No entanto, não basta ter “boa vontade”, é preciso lembrar que as relações econômicas não são feitas de benevolência, mas de incentivos corretos e em razão disso, trazemos destaques importantes para a redação do Projeto de Lei Complementar (PLP 12/2024), referente a relação de trabalho intermediado por empresas operadoras de aplicativos de transporte remunerado privado individual de passageiros em veículos automotores de quatro rodas, como passaremos a tratar.

A remuneração a ser paga pela empresa de aplicativo ao motorista está prevista no art. 9º do PLP 12/2024. O valor da remuneração é de R$ 32,0 por hora e está dividida em duas remunerações: remuneração pelo serviço prestado (R$ 8,03) e remuneração pelos custos incorridos na prestação do serviço[2] (R$ 24,07).

A inserção do motorista de aplicativo no Regimes Geral de Previdência Social (RGPS) está disposta no art. 10 que, em apertada síntese, dispõe que o motorista recolherá 7,5% do valor da remuneração horária e a empresa de aplicativo recolherá 20% do valor total da remuneração horária (art. 11, III[3] e Art. 26-A[4]).

[LINHAS LISTADAS]
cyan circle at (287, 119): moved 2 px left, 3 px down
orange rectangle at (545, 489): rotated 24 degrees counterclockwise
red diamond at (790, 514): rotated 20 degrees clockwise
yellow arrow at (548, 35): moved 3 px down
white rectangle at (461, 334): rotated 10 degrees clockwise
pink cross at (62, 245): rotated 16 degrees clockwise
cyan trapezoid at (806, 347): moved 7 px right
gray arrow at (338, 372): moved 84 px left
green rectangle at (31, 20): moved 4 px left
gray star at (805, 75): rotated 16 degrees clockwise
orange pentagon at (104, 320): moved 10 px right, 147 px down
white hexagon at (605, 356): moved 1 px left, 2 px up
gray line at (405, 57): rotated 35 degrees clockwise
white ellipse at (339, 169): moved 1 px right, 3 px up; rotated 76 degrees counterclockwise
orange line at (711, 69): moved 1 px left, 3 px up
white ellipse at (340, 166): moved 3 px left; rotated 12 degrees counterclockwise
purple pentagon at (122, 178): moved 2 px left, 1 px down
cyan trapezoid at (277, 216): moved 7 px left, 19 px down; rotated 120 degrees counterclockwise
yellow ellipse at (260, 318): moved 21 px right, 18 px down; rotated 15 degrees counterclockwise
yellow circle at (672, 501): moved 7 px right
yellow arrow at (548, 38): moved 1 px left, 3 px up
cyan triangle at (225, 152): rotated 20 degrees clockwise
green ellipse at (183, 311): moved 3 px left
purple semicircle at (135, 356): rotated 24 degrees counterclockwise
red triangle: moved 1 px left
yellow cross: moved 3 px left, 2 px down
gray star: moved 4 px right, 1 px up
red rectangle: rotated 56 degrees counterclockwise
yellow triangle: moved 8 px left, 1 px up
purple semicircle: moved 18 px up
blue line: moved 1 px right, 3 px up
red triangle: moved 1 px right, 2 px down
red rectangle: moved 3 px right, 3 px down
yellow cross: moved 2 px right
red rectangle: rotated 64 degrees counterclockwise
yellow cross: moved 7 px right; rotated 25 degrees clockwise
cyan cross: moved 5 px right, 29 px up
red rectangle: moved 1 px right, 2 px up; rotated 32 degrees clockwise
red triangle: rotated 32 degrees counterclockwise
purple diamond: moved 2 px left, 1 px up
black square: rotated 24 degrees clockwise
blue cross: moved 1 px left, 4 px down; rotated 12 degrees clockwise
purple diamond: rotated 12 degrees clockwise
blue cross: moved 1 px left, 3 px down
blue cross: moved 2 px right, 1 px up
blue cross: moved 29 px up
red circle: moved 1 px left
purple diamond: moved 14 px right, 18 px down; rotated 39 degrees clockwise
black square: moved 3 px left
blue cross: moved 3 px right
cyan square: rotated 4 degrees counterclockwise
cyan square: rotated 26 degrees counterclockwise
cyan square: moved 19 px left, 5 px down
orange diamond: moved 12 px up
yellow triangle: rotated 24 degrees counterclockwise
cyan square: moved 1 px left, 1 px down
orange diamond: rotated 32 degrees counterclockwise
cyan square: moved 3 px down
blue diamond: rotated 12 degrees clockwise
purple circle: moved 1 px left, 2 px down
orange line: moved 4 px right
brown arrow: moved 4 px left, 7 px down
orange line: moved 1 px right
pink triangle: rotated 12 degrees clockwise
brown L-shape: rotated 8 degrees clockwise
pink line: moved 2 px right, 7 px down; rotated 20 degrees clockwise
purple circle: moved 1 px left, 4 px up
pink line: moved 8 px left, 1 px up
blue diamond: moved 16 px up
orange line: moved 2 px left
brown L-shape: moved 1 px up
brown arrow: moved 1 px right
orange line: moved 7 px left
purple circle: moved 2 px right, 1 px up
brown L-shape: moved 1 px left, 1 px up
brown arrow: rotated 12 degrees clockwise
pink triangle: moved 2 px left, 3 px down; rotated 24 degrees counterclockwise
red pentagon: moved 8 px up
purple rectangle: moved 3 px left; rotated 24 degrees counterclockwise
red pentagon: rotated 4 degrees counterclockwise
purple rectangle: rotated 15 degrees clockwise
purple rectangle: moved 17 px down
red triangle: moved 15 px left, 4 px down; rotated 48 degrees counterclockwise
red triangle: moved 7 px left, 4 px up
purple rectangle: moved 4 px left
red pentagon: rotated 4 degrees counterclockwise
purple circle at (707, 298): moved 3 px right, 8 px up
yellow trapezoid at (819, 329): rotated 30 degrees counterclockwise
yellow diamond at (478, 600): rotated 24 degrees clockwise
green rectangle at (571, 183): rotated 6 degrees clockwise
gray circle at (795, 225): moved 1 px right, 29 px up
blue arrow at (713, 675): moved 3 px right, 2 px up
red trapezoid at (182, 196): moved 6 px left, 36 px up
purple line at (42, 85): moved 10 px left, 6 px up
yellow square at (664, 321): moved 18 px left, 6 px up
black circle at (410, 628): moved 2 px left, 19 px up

[TAREFAS A REALIZAR]
a: Transforme em lista o parágrafo do texto de leitura iniciado por “A inserção do motorista de aplicativo”, preservando suas informações principais.
b: Reproduza sem alterações o trecho do texto de leitura que vai desde “A remuneração a” até “11, III[3] e Art. 26-A[4]).”.
As linhas apresentadas não têm função nesta atividade.

[RESPOSTAS ESPERADAS]
a:
- O art. 10 do PLP 12/2024 trata da inserção do motorista de aplicativo no RGPS.
- O motorista recolherá 7,5% do valor da remuneração horária.
- A empresa de aplicativo recolherá 20% do valor total da remuneração horária.
- Os dispositivos citados são o art. 11, III, e o art. 26-A.

b:
A remuneração a ser paga pela empresa de aplicativo ao motorista está prevista no art. 9º do PLP 12/2024. O valor da remuneração é de R$ 32,0 por hora e está dividida em duas remunerações: remuneração pelo serviço prestado (R$ 8,03) e remuneração pelos custos incorridos na prestação do serviço[2] (R$ 24,07).

A inserção do motorista de aplicativo no Regimes Geral de Previdência Social (RGPS) está disposta no art. 10 que, em apertada síntese, dispõe que o motorista recolherá 7,5% do valor da remuneração horária e a empresa de aplicativo recolherá 20% do valor total da remuneração horária (art. 11, III[3] e Art. 26-A[4]).